» WHAT IS NEEDED: In your copy, leave out the pictures and repeat every record exactly.

» EXERCISE DATA:

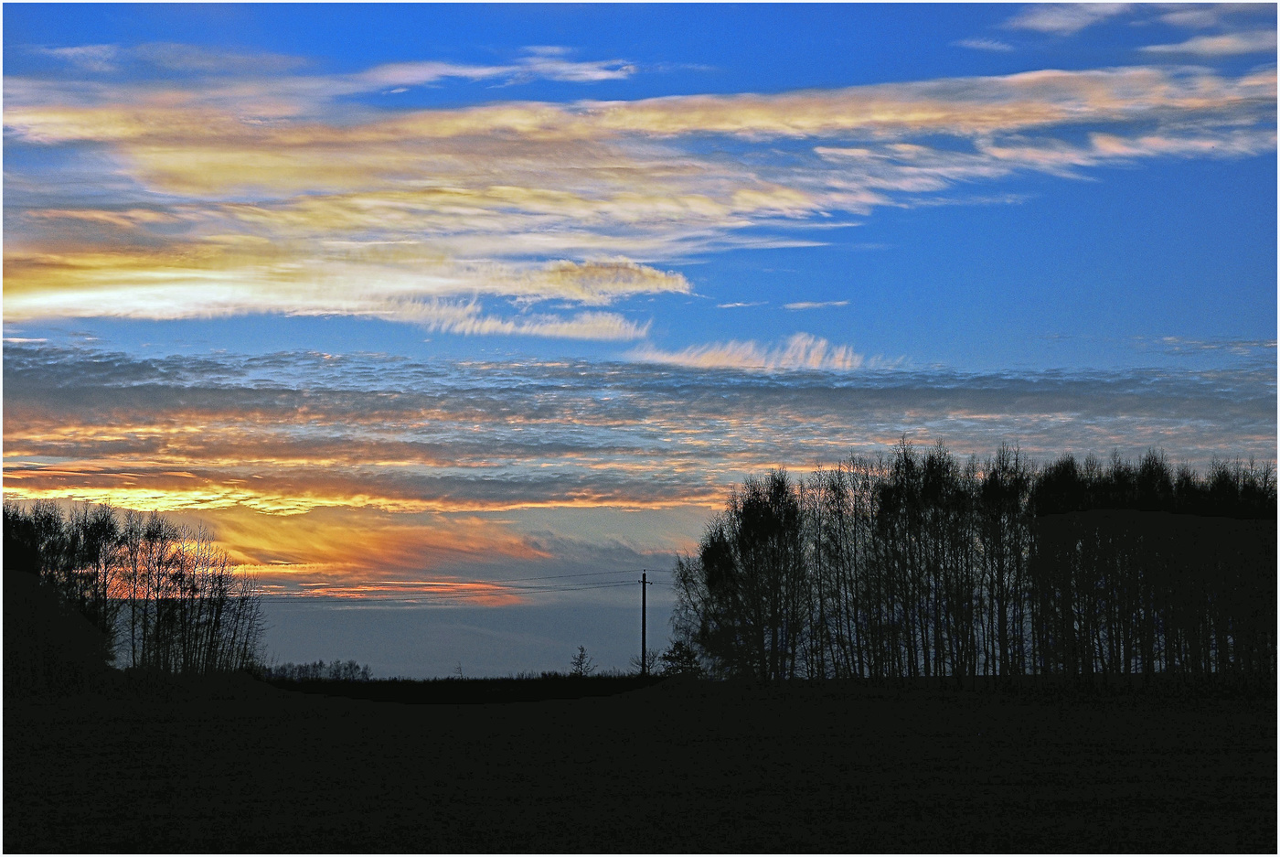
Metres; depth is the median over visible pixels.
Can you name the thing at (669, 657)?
shrub
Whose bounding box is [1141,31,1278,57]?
cloud
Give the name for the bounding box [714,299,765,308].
cloud
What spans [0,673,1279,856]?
field
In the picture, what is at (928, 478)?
tree row
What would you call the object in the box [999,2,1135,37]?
cloud
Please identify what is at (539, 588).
power line
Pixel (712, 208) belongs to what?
cloud
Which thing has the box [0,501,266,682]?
tree cluster
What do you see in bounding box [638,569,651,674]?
utility pole
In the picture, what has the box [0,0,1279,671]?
sky
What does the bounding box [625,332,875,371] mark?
cloud
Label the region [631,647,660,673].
shrub
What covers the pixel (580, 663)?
small tree
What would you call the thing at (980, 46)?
cloud
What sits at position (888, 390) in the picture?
cloud
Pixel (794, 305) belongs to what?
cloud
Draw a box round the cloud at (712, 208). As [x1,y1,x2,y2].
[0,55,1279,327]
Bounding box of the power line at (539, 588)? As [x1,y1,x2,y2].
[257,567,665,600]
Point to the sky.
(574, 517)
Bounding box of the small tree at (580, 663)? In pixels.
[569,644,592,675]
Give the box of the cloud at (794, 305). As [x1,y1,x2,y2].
[782,298,849,309]
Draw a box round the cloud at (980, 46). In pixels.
[955,37,1016,52]
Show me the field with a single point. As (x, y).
(381, 715)
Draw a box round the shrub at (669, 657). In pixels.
[659,639,702,677]
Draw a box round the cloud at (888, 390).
[0,344,1279,514]
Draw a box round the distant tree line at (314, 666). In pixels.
[253,658,373,681]
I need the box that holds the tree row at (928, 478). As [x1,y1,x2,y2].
[668,439,1279,682]
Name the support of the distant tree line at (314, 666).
on the field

» SOLUTION FOR THIS EXERCISE:
Metres; depth is the median over visible pixels.
Can you name the thing at (669, 657)?
shrub
Whose bounding box is [1141,31,1278,57]?
cloud
Give the name for the bounding box [714,299,765,308].
cloud
What spans [0,673,1279,856]?
field
In the picture, what is at (928, 478)?
tree row
What would you call the object in the box [999,2,1135,37]?
cloud
Please identify what is at (539, 588).
power line
Pixel (712, 208) belongs to what?
cloud
Which thing has the box [0,501,266,682]?
tree cluster
What do you see in bounding box [638,569,651,674]?
utility pole
In the picture, what has the box [0,0,1279,671]?
sky
What does the bounding box [625,332,875,371] mark?
cloud
Label the region [631,647,660,673].
shrub
What covers the pixel (580, 663)?
small tree
What would you call the thing at (980, 46)?
cloud
What sits at position (888, 390) in the picture?
cloud
Pixel (794, 305) belongs to what?
cloud
Draw a box round the cloud at (712, 208). As [x1,y1,x2,y2].
[0,55,1279,327]
Bounding box of the power line at (539, 588)? As [x1,y1,x2,y2].
[257,567,665,600]
Point to the sky.
(574, 517)
Bounding box of the small tree at (580, 663)? In pixels.
[569,644,592,675]
Give the box of the cloud at (794, 305). As [x1,y1,x2,y2].
[782,298,849,309]
Draw a box round the cloud at (980, 46). In pixels.
[955,37,1016,52]
Show me the field with a single point. As (x, y).
(381, 715)
Draw a box round the shrub at (669, 657). In pixels.
[659,639,702,677]
Draw a box round the cloud at (888, 390).
[0,344,1279,514]
Draw a box round the distant tree line at (314, 666). In pixels.
[253,658,373,681]
I need the box that holds the tree row at (928, 478). As [x1,y1,x2,y2].
[668,439,1279,682]
Name the support of the distant tree line at (314, 666).
on the field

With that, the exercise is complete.